- Developer(s): Doinksoft
- Publisher(s): Devolver Digital
- Platform(s): Windows; Nintendo Switch;
- Release: September 13, 2023
- Genre(s): Action-adventure, platform
- Mode(s): Single-player

= Gunbrella =

2023 video game

Gunbrella is a 2023 action-adventure video game developed by American indie studio Doinksoft and published by Devolver Digital. The game follows a gruff woodsman on a quest for revenge, armed with the mysterious Gunbrella: a firearm that doubles as an umbrella. Gunbrella combines elements of both the shooter and platformer genres, while incorporating unique gameplay mechanics such as using an umbrella as the primary weapon and tool.

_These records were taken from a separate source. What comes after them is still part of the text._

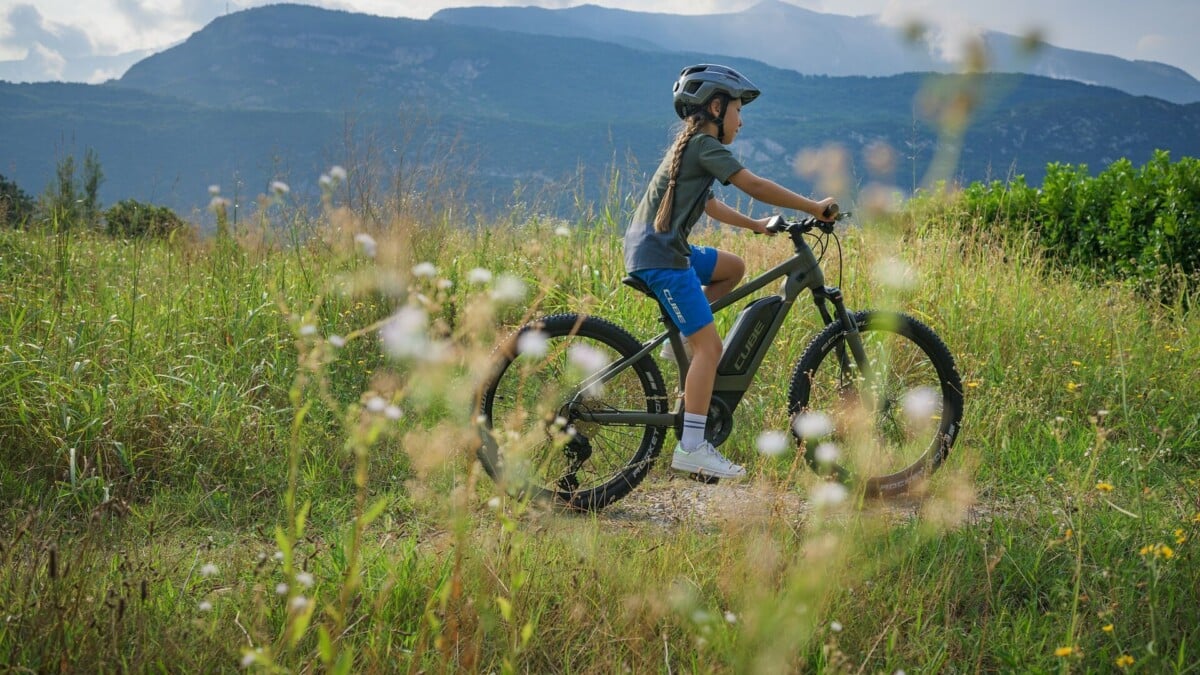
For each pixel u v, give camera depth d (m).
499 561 2.76
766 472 3.86
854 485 3.72
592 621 2.71
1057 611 2.91
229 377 4.96
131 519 3.66
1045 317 6.27
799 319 5.83
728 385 4.07
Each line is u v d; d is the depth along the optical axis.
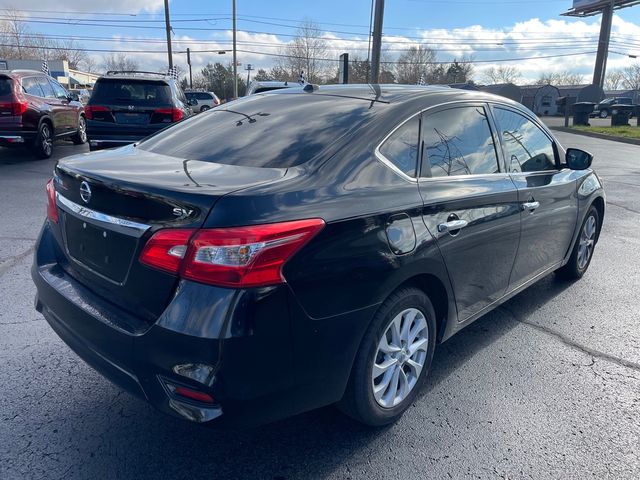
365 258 2.36
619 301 4.61
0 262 4.97
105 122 9.80
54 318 2.72
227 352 2.00
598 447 2.73
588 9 50.69
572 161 4.26
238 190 2.15
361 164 2.57
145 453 2.57
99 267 2.44
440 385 3.26
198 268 2.02
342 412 2.76
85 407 2.91
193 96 30.94
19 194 7.85
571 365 3.54
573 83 83.38
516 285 3.79
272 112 3.18
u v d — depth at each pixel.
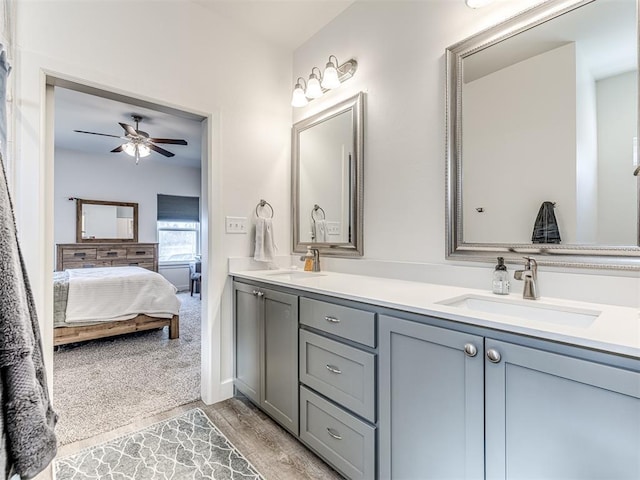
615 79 1.16
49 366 1.62
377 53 1.98
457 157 1.58
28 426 0.56
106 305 3.21
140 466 1.51
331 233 2.25
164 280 3.55
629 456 0.73
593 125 1.20
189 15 2.06
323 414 1.49
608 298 1.16
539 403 0.86
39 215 1.52
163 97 1.94
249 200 2.34
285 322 1.74
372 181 2.00
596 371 0.77
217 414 1.98
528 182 1.36
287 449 1.64
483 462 0.96
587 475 0.78
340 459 1.40
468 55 1.55
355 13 2.11
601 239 1.18
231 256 2.23
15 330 0.55
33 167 1.50
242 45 2.31
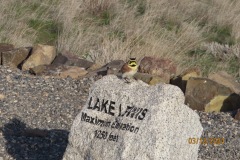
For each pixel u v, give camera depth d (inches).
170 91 268.2
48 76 451.8
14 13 589.3
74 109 393.4
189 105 428.8
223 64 578.9
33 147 334.6
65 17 595.8
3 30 556.4
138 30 573.6
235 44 628.7
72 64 489.4
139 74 442.6
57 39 574.2
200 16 678.5
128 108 270.2
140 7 661.3
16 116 372.8
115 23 600.7
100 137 272.7
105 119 274.1
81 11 622.2
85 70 467.8
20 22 581.9
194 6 689.6
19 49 492.4
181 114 269.0
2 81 425.7
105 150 269.7
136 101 269.4
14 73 449.4
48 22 596.7
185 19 658.8
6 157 320.2
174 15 644.1
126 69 274.7
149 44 553.9
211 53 598.5
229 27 669.9
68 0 619.5
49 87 423.8
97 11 628.4
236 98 430.6
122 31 594.2
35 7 613.6
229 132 382.3
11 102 391.9
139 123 265.6
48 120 373.7
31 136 347.9
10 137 344.2
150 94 268.7
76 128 279.0
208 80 431.5
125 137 266.5
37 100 399.9
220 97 428.8
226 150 356.2
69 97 411.8
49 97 407.5
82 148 276.4
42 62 483.2
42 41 572.1
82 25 596.7
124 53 528.7
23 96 402.9
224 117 407.2
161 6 650.8
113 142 269.0
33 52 486.0
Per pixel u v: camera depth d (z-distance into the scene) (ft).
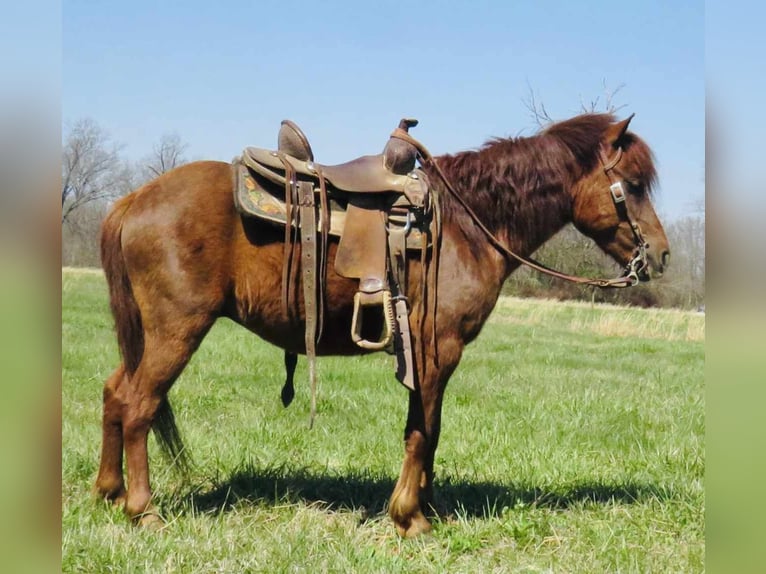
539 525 14.99
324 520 15.25
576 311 76.95
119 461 15.08
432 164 14.79
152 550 13.04
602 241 15.90
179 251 13.82
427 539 14.24
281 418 23.95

Gunbrella was released on September 13, 2023, for Windows and Nintendo Switch.

== Gameplay ==
Players take on the role of a mysterious protagonist who wields this unique tool to fight enemies, solve puzzles, and traverse various environments. The Gunbrella has three primary functions: shooting projectiles, blocking damage, and can be used to traverse ziplines and other terrains. The game features a blend of a side-scrolling platformer with shooter mechanics. Players will navigate through a series of levels on their journey, and as they investigate the origin of the Gunbrella they will encounter and interrogate cops, cultists, ghouls, and much more. Resources like scrap and spare parts can be acquired for upgrades and ammunition throughout the mysterious journey.

== Plot ==
Set in a dystopian steampunk world, players play as a gruff woodsman who is investigating the origins of the Gunbrella. The weapon has a special insignia on it but otherwise has no other identifying symbols. The protagonist sets their course for the nearest major city to inquire more about the weapon but instead finds himself in a local town that has been besieged by a rebel group. The woodsman finds himself unable to continue his journey since the blockades have halted train services out of the town. Unable to leave, the woodsman begins to explore the secrecy's of the town and its people as he begins his quest to uncover the mystifying origins of the Gunbrella.

== Development ==
Gunbrella is developed by Doinksoft, an independent video game development studio based in Oregon. Doinksoft has also created the titles Demon Throttle, Gato Roboto, and Devolver Bootleg, which are all published by Devolver Digital. Gunbrella was announced at the Nintendo Indie Showcase in May 2022 and was released on September 13, 2023.